Yesterday, I argued that the Smith Commission represents an opportunity for Labour and the Tories to redraft their constitutional storytelling, to restate the Union in bold, contemporary form and to re-articulate their own places within it in a more satisfactory way. The Smith Commission plans certainly contain the resources for a compelling shift in the constitutional debate.  A powerhouse parliament. Completing devolution's work. Expressing our faith in the capacity of the Scottish people to govern themselves. And for Labour - a critical opportunity to get back on the front foot and to knock the perfidious Nats helter-skelter.

And god knows, you'd think the People's Party would be glad of the life-raft. Bilious low expectations gnaw at Labour's credibility on devolution and its institutions. You'd think they'd have learned the lessons from reluctant devo-something offer, which saw them dawdling behind the Tories, mistrustful of Scottish self-government and apparently determined - above all - to protect the party interest. But today, on the cusp of their big opportunity to make the weather, they appear determined to appear stinting and huffy. Again. Madness. 

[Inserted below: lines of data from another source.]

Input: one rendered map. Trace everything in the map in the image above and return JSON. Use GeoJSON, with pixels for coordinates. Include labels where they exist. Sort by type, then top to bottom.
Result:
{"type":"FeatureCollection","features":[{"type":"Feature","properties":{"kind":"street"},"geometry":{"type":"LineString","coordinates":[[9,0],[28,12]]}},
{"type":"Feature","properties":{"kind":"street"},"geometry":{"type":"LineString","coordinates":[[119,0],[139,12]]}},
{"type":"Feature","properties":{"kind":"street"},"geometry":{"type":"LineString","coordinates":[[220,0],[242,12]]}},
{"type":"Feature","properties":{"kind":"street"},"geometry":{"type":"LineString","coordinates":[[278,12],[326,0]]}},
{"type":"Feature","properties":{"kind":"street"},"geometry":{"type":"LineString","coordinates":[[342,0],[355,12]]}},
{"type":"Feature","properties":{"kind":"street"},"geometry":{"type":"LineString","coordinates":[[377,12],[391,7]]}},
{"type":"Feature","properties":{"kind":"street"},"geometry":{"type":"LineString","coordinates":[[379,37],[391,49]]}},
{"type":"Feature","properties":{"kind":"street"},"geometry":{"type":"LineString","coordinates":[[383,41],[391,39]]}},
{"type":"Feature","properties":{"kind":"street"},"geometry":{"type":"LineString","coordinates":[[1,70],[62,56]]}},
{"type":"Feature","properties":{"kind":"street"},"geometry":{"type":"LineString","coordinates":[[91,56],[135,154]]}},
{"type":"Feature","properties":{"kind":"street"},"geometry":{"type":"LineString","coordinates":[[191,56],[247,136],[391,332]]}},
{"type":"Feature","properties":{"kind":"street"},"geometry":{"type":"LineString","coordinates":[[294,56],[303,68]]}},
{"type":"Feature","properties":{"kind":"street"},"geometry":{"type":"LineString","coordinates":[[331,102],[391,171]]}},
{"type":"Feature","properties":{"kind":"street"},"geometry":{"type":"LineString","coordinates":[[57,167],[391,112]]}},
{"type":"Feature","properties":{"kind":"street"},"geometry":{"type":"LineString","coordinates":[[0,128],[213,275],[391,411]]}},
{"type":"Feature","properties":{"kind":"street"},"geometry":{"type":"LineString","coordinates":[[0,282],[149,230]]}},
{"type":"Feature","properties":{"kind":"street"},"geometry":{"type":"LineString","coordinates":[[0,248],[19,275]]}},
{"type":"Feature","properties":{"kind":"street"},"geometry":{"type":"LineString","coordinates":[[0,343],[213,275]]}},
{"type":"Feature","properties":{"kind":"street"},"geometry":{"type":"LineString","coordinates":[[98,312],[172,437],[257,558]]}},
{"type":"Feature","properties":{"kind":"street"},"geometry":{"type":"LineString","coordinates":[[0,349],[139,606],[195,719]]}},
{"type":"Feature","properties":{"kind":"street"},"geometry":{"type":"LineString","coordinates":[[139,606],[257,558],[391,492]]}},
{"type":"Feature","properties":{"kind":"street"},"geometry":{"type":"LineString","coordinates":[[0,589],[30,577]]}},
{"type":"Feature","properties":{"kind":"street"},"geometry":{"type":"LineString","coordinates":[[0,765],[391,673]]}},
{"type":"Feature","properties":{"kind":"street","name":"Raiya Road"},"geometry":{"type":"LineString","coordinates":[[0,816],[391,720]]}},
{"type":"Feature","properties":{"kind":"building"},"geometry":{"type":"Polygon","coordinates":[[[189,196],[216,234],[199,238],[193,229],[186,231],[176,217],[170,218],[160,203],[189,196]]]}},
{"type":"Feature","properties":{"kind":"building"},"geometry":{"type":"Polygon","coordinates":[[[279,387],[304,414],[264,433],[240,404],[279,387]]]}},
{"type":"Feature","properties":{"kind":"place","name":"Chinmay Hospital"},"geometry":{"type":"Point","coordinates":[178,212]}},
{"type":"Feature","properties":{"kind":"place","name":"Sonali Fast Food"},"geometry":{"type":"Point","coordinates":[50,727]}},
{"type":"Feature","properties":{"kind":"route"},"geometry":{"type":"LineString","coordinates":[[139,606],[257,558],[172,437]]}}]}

Bitching, publicly, about something almost certain to happen -- and instead of pitching it as a glorious triumph of a renewed, confident party, comfortable with devolution and at home with governing in the UK -- it is all soor faces and grief. Reluctant, crabbit, clenching, grudging. 

And there's more bad news. If the Labour MPs are girning on about income tax, it seems unlikely that Smith will recommend the devolution of substantial social security responsibilities -- that would drive them hopping mad and cultivate an altogether different temperature. My own view, for what is is worth, is that the failure to stump up significant powers over welfare will sign the Union's death warrant. Certainly not today, and probably not tomorrow -- but in the long run, the failure of nerve and failure of confidence will keep the underlying questions of social justice burning bright and hot. 

Labour look determined to lose the post-indyref peace. Their Unionist fellow travellers, anxious about the Union's continuing frailty and anxious that that peace is won and won well -- must have their heads in their hands.